Suivant le principe de l'accessoire qui suit le principal, la suspension de la constitution du 26 mars 1991 et ses modifications, entrainait par voie de conséquence la suspension des lois créées sous son empire, dont le code électoral et de la loi sur les partis politiques. Il n'y a donc pas d'activités des partis politiques qui tiennent en régime d'exception militaire. Les partis politiques n'ont d'essence qu'en République monolithique ou en régime de pluralisme politique, où ils concourent à l'expression du suffrage universel.

Dans un régime transitionnel d'exception, il n'y a pas d'élections, et par conséquent, des partis politiques. Il faut attendre la nouvelle constitution pour s'assurer que celle-ci s'inscrive dans l'approche monolithique ou pluraliste, qui donnerait lieu à nouveau à l'activité des partis politiques, car elle peut tout aussi opter pour un régime monarchique, qui enterrerait définitivement l'activité des partis politiques au Gabon.

En régime d'exception militaire, les partis politiques sont donc en principe déchus de leur droit d'existence, et donc de leur liberté d'exercice. Or, le législateur de la transition a lui-même créé la cacophonie juridique dans la charte de la transition, en ressuscitant la constitution du 26 mars 1991, pourtant suspendue par le communiqué militaire du 30 Août 2023, et en reconnaissant dans la même charte, le rôle des partis politiques, qui concourent à l'exercice du suffrage universel, une manière manifeste de reconnaître leur existence en cette période de transition. Dans ces circonstances, il est difficile de suspendre leurs activités sans tenir compte des dispositions légales en la matière.

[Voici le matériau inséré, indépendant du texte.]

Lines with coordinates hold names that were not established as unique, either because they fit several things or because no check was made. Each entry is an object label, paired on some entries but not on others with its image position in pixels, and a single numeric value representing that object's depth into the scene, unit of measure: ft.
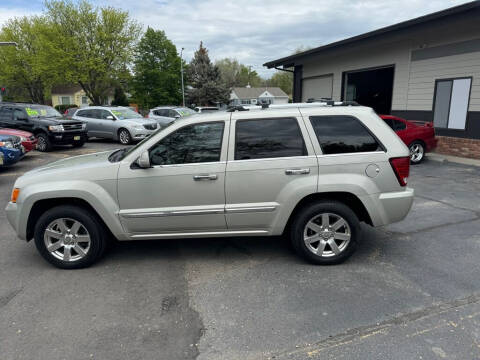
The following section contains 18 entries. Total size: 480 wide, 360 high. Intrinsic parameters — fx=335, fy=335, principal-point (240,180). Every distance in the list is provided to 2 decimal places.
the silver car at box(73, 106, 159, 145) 48.42
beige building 35.12
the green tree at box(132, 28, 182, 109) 162.50
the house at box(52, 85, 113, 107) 205.06
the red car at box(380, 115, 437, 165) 33.24
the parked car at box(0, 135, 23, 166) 28.66
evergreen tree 165.89
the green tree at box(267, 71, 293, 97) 280.10
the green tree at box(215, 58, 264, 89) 308.77
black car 41.83
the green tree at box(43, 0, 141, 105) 101.24
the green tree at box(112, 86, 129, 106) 158.61
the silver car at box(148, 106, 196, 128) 59.93
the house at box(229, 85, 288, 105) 240.73
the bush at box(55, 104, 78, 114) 165.67
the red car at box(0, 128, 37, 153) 32.28
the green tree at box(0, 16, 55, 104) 131.28
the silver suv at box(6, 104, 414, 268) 12.11
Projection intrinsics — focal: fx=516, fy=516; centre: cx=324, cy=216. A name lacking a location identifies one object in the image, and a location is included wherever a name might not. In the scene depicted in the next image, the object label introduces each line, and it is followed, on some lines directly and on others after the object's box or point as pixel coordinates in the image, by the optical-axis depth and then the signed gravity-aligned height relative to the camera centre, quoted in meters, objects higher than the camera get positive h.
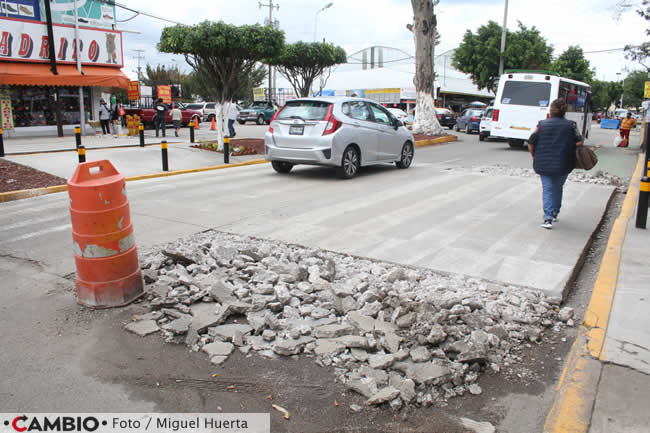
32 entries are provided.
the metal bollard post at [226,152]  13.99 -0.78
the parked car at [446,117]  38.53 +0.64
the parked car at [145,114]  28.28 +0.45
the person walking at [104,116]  23.55 +0.27
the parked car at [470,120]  31.97 +0.37
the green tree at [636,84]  74.94 +6.48
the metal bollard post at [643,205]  6.93 -1.03
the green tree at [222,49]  15.26 +2.23
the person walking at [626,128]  24.03 -0.02
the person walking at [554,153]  6.96 -0.35
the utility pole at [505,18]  37.31 +7.74
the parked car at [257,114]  36.43 +0.68
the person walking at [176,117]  24.06 +0.26
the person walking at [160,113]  22.19 +0.41
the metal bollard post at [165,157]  12.74 -0.84
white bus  19.16 +1.03
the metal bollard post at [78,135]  14.49 -0.37
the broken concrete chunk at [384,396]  3.08 -1.60
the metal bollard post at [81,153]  9.99 -0.61
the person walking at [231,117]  20.69 +0.25
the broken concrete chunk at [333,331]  3.86 -1.53
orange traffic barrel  4.21 -0.94
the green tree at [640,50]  26.55 +3.94
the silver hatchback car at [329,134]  10.66 -0.21
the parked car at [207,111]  43.06 +1.00
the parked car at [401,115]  35.56 +0.74
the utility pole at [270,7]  49.49 +11.06
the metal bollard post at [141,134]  16.47 -0.37
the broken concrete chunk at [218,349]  3.66 -1.60
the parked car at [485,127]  24.91 -0.04
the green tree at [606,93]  91.62 +6.60
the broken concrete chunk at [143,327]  3.97 -1.58
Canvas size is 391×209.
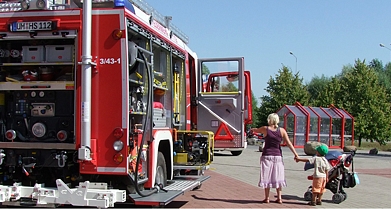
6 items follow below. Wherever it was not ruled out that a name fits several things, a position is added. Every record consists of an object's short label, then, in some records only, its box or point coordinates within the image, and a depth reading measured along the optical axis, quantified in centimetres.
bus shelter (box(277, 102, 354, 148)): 2491
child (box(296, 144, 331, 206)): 886
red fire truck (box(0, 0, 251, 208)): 644
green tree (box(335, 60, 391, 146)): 3644
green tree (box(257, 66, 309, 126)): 4056
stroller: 931
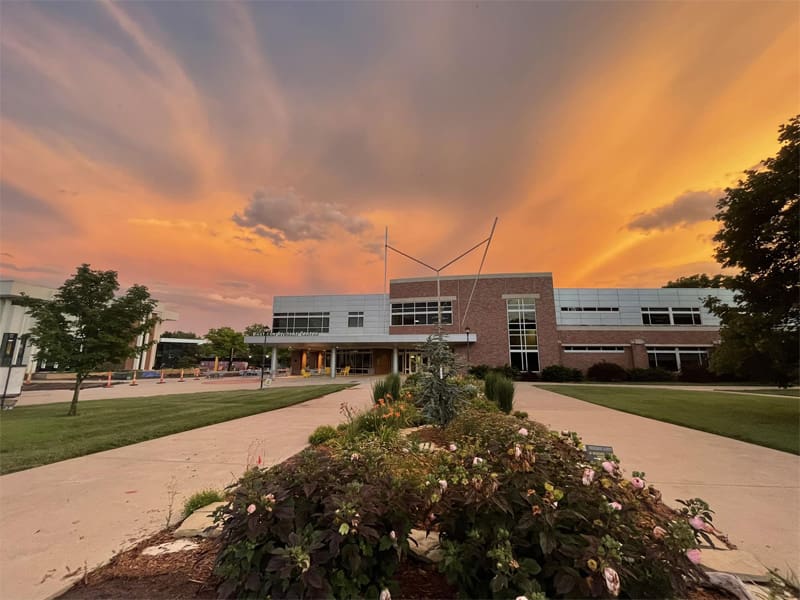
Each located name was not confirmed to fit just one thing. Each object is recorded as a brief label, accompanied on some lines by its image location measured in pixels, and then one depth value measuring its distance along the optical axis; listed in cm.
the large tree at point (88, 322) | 991
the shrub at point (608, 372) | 3078
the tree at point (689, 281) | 5497
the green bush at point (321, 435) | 635
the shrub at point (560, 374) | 3039
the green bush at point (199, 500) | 351
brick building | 3281
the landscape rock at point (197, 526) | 297
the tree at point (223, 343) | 5725
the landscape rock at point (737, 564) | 244
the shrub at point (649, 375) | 3041
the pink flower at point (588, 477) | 193
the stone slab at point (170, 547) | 277
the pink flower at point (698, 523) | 171
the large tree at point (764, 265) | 857
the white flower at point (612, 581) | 142
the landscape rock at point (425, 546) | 245
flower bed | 169
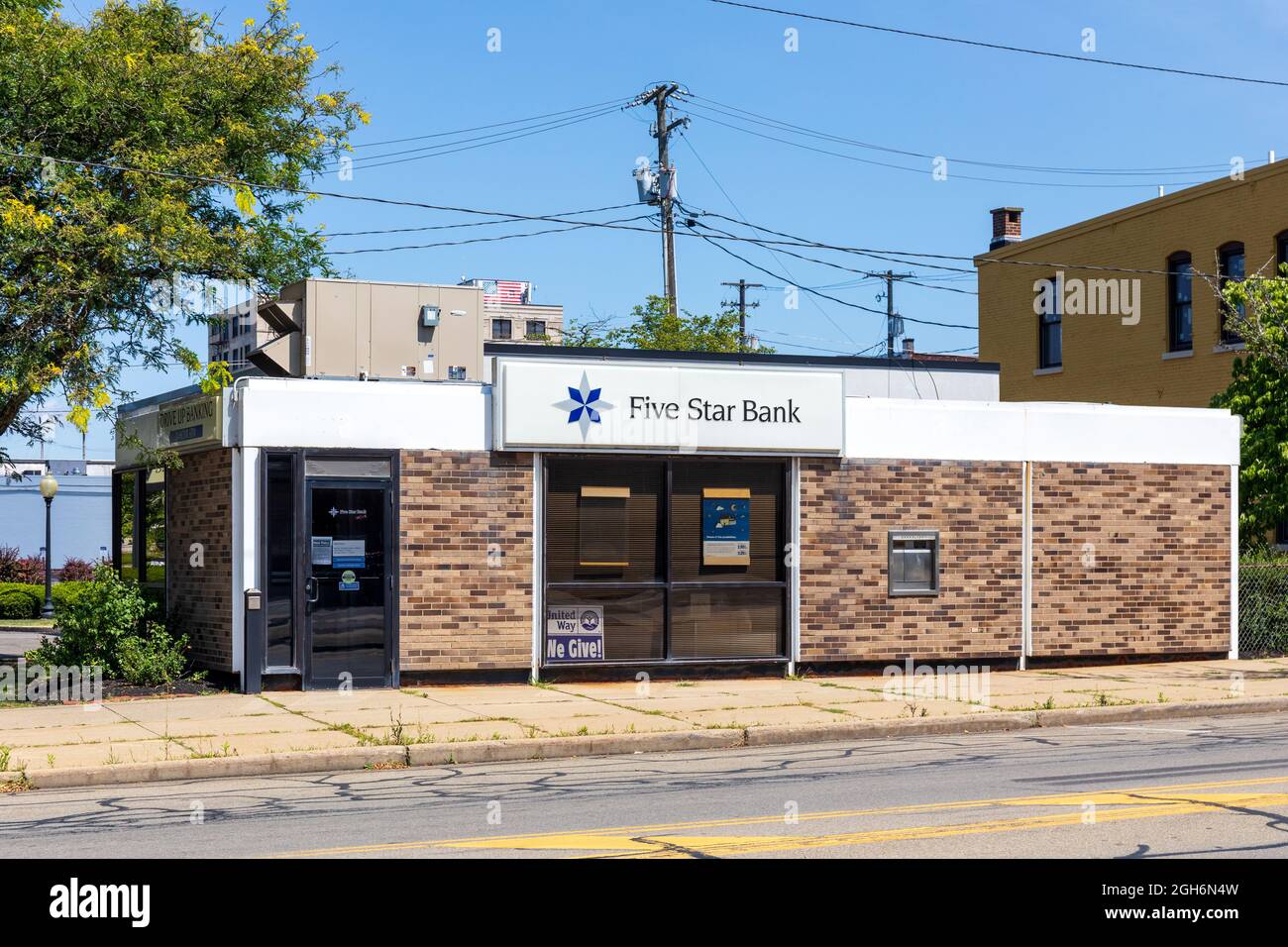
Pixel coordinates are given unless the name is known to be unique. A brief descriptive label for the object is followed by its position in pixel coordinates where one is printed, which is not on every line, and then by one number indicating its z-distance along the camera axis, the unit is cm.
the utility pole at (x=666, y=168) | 3681
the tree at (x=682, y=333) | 4488
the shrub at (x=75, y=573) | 4409
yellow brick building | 2950
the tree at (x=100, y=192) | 1673
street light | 3472
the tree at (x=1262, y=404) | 2227
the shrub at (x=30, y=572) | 4362
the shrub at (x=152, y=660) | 1644
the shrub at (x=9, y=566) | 4356
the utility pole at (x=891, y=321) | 6601
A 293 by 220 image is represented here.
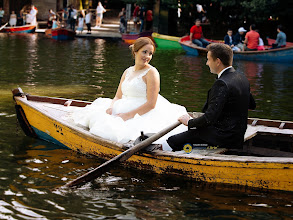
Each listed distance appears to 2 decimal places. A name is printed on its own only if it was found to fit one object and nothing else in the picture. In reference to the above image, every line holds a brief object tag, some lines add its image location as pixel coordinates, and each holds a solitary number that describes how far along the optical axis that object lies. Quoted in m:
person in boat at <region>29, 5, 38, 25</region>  33.25
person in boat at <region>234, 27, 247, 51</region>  21.20
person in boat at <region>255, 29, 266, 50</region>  20.84
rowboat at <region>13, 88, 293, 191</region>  5.83
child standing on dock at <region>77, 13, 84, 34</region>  32.33
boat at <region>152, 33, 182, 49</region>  25.06
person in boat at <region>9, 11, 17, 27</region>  34.28
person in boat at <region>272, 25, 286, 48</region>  20.33
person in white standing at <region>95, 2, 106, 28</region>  34.57
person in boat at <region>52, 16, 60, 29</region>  32.34
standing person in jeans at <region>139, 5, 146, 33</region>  31.31
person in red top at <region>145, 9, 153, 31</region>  32.34
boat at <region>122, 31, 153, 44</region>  27.17
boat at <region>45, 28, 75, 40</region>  28.09
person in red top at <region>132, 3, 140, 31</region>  34.39
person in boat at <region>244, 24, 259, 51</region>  20.52
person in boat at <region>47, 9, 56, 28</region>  34.31
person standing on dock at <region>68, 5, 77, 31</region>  31.96
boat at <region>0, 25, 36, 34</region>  31.42
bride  6.88
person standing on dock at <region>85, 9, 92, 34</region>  31.48
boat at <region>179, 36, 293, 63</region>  19.75
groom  5.91
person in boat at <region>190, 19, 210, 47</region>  22.20
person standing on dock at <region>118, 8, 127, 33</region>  31.33
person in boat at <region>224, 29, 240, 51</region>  20.94
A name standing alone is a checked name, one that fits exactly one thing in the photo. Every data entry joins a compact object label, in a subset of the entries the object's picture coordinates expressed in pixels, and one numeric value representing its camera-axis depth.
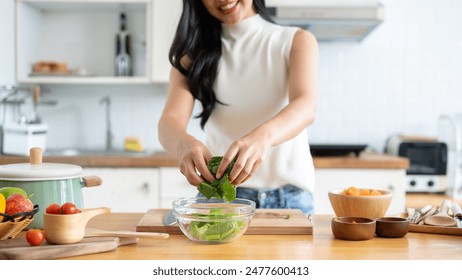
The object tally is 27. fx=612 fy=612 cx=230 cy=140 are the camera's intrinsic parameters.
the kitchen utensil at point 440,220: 1.62
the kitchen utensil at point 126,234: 1.39
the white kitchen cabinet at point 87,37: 3.83
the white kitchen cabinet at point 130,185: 3.18
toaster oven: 3.43
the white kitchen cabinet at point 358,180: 3.20
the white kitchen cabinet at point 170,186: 3.18
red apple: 1.36
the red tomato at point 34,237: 1.33
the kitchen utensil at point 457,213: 1.63
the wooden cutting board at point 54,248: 1.28
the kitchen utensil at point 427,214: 1.65
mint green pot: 1.53
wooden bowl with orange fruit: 1.66
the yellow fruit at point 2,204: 1.34
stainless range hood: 3.30
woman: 1.95
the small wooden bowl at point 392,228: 1.51
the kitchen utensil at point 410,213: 1.69
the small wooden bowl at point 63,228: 1.35
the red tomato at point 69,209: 1.37
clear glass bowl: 1.41
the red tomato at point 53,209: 1.38
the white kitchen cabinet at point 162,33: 3.50
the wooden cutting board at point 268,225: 1.56
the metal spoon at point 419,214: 1.66
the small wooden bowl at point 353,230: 1.46
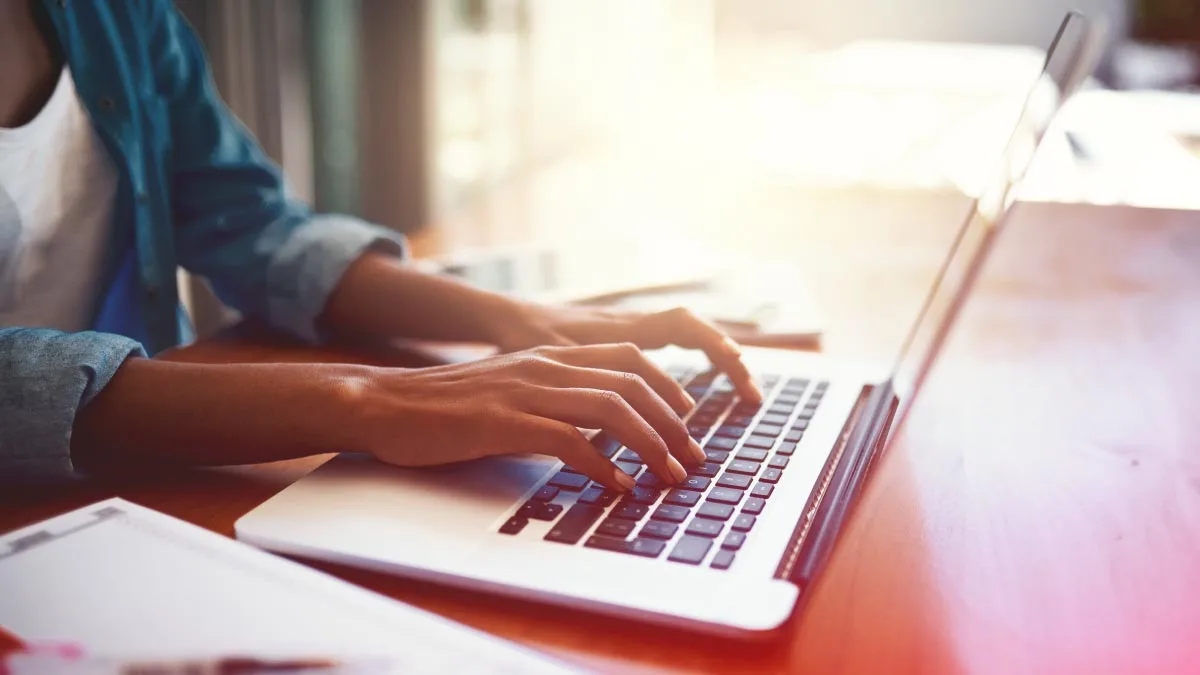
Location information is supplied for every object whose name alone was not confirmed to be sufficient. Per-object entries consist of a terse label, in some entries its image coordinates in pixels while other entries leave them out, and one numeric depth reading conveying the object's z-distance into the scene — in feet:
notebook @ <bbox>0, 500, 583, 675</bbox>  1.31
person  1.94
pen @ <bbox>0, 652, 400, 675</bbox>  1.23
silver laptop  1.54
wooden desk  1.50
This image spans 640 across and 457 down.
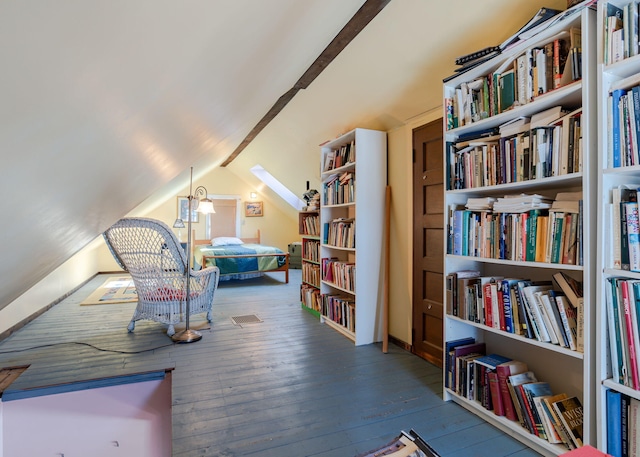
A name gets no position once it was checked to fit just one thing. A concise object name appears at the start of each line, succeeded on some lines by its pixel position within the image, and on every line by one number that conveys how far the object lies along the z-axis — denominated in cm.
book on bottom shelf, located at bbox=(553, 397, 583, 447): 151
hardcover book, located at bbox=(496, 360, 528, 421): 179
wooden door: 268
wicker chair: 322
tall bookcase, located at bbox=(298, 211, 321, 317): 420
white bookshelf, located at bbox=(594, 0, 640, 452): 133
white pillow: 736
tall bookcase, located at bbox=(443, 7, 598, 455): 139
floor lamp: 319
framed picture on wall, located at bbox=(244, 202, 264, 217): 857
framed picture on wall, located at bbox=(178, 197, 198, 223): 792
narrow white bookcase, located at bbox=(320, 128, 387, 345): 317
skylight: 768
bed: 595
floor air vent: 387
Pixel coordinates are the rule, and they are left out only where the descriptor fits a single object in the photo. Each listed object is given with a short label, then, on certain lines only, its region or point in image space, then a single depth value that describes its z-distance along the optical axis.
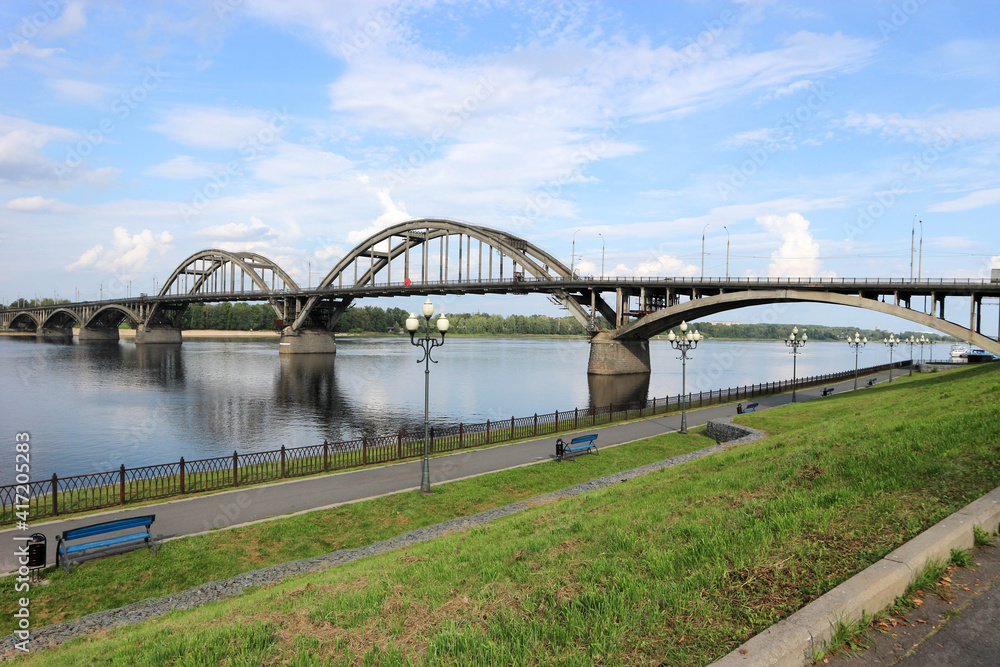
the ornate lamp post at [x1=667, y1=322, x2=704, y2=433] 27.33
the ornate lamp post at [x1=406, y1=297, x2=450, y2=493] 14.38
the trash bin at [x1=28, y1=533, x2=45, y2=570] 9.10
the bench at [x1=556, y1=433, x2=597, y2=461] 17.88
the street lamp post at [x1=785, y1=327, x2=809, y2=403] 39.41
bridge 44.12
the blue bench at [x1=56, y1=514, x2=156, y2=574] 9.62
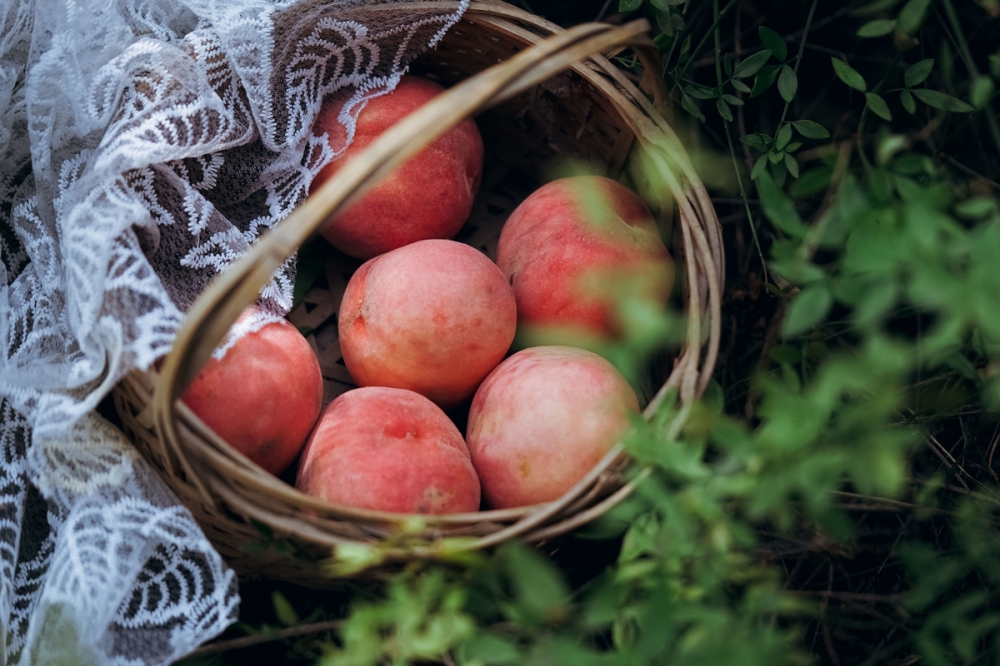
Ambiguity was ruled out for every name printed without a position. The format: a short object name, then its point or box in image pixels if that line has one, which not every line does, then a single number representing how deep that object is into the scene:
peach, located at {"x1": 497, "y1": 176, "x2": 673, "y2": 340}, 0.65
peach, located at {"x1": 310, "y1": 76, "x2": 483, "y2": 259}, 0.66
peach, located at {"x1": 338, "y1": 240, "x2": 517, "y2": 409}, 0.63
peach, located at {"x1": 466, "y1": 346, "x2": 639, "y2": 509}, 0.61
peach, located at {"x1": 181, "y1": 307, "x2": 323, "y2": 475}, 0.59
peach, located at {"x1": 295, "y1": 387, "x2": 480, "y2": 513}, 0.59
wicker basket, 0.52
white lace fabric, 0.57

Si le pouvoir militaire souhaite suspendre légalement l'activité des partis politiques, conformément au principe de la transition et la recommandation du dialogue national inclusif, il doit préalablement supprimer les incongruités juridiques contenues dans la Charte de la Transition, car il n'y a pas de constitution du 26 mars 1991 qui vaille en période transition, comme il n'y a pas de partis politiques qui concourent à l'exercice du suffrage universel dans cette période d'exception. A partir de cet instant, l'activité des partis politiques tomberait de facto avec la constitution du 26 mars et les textes subséquents.